5.4 The Seller reserves the right to withdraw from the contract in case of incorrect or improper self-delivery. This shall only apply in the event that the Seller is not responsible for the non-delivery and the Seller has, with due diligence, concluded a specific covering transaction with the supplier. The Seller shall make all reasonable efforts to procure the goods. In case of non-availability or only partial availability of the goods, the customer will be informed immediately and the consideration will be refunded without delay.

5.5 Self-collection is not possible for logistical reasons.



6) RETENTION OF TITLE


If the seller makes advance performance, he retains ownership of the delivered goods until the purchase price owed has been paid in full.

7) LIABILITY FOR DEFECTS (WARRANTY)


Unless otherwise provided for in the following provisions, the provisions of the statutory liability for defects shall apply. This does not apply to contracts for the delivery of goods:


7.1 If the customer acts as an entrepreneur, the seller has the choice of the type of subsequent performance;in the case of new goods, the limitation period for defects is one year from delivery of the goods;the limitation period does not begin again if a replacement delivery is made within the scope of liability for defects.


7.2 The above-mentioned limitations of liability and shortening of the period shall not apply to claims for damages and reimbursement of expenses of the Customer,in the event that the Seller has fraudulently concealed the defect,for goods that have been used in accordance with their customary use for a building and have caused its defectiveness,for any existing obligation of the Seller to provide updates for digital products,in the case of contracts for the delivery of goods with digital elements.


 7.3 In addition, for entrepreneurs, the statutory limitation periods for any statutory right of recourse shall remain unaffected.


7.4 If the Customer acts as a merchant within the meaning of § 1 of the German Commercial Code (HGB), it shall be subject to the commercial duty of inspection and notification of defects pursuant to § 377 of the German Commercial Code (HGB). If the customer fails to comply with the notification obligations regulated therein, the goods shall be deemed to have been approved.


7.5 If the Customer is acting as a consumer, he is requested to complain about delivered goods with obvious transport damage to the deliverer and to inform the Seller thereof. If the customer does not comply with this, this shall have no effect on his statutory or contractual claims for defects.



8) Applicable law


The law of the Federal Republic of Germany shall apply to all legal relationships between the parties to the exclusion of the laws on the international purchase of movable goods. In the case of consumers, this choice of law shall only apply to the extent that the protection granted is not withdrawn by mandatory provisions of the law of the state in which the consumer has his habitual residence.


9) PLACE OF JURISDICTION


The law of the Federal Republic of Germany shall apply to all legal relationships between the parties to the exclusion of the laws on the international purchase of movable goods. In the case of consumers, this choice of law shall only apply to the extent that the protection granted is not withdrawn by mandatory provisions of the law of the state in which the consumer has his habitual residence.
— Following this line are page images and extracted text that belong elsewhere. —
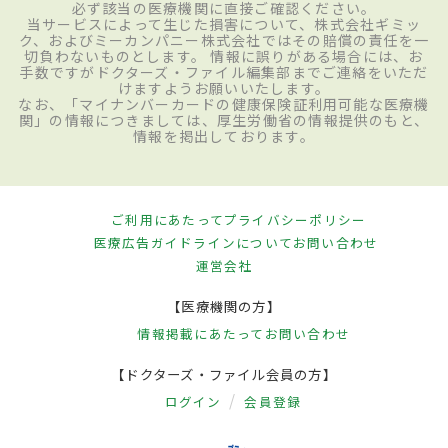
必ず該当の医療機関に直接ご確認ください。
当サービスによって生じた損害について、株式会社ギミッ
ク、およびミーカンパニー株式会社ではその賠償の責任を一
切負わないものとします。 情報に誤りがある場合には、お
手数ですがドクターズ・ファイル編集部までご連絡をいただ
けますようお願いいたします。
なお、「マイナンバーカードの健康保険証利用可能な医療機
関」の情報につきましては、厚生労働省の情報提供のもと、
情報を掲出しております。
ご利用にあたって
プライバシーポリシー
医療広告ガイドラインについて
お問い合わせ
運営会社
【医療機関の方】
情報掲載にあたって
お問い合わせ
【ドクターズ・ファイル会員の方】
ログイン
会員登録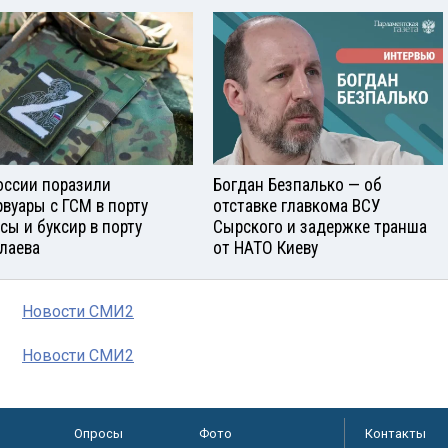
оссии поразили
Богдан Безпалько — об
рвуары с ГСМ в порту
отставке главкома ВСУ
сы и буксир в порту
Сырского и задержке транша
лаева
от НАТО Киеву
Новости СМИ2
Новости СМИ2
Опросы
Фото
Контакты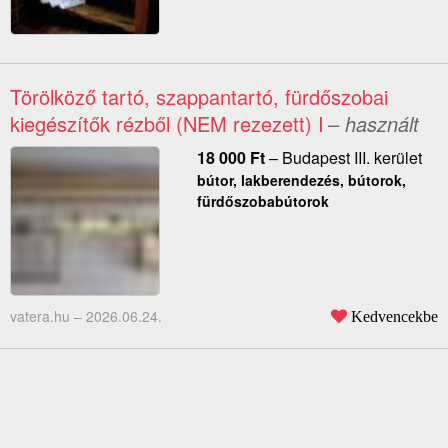
Törölköző tartó, szappantartó, fürdőszobai
kiegészítők rézből (NEM rezezett) I
– használt
18 000
Ft
–
Budapest III. kerület
bútor, lakberendezés, bútorok,
fürdőszobabútorok
vatera.hu –
2026.06.24.
Kedvencekbe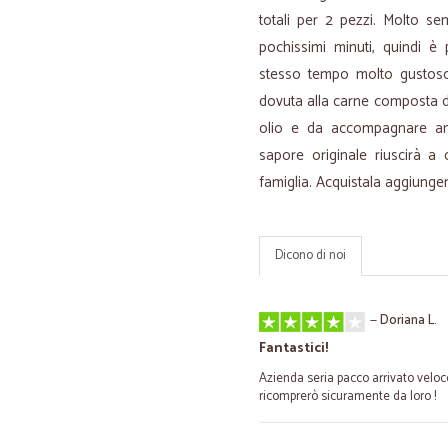
totali per 2 pezzi. Molto se
pochissimi minuti, quindi è
stesso tempo molto gustoso.
dovuta alla carne composta d
olio e da accompagnare an
sapore originale riuscirà a 
famiglia. Acquistala aggiungen
Dicono di noi
—
Doriana L.
Fantastici!
Azienda seria pacco arrivato veloce 
ricomprerò sicuramente da loro !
10) ALTERNATIVE DISPUTE RESOLUTION


10.1 The EU Commission provides a platform for online dispute resolution on the Internet at the following link: https://ec.europa.eu/consumers/odr

This platform serves as a contact point for the out-of-court settlement of disputes arising from online purchase or service contracts involving a consumer.

10.2 The Seller is neither obliged nor willing to participate in a dispute resolution procedure before a consumer arbitration board.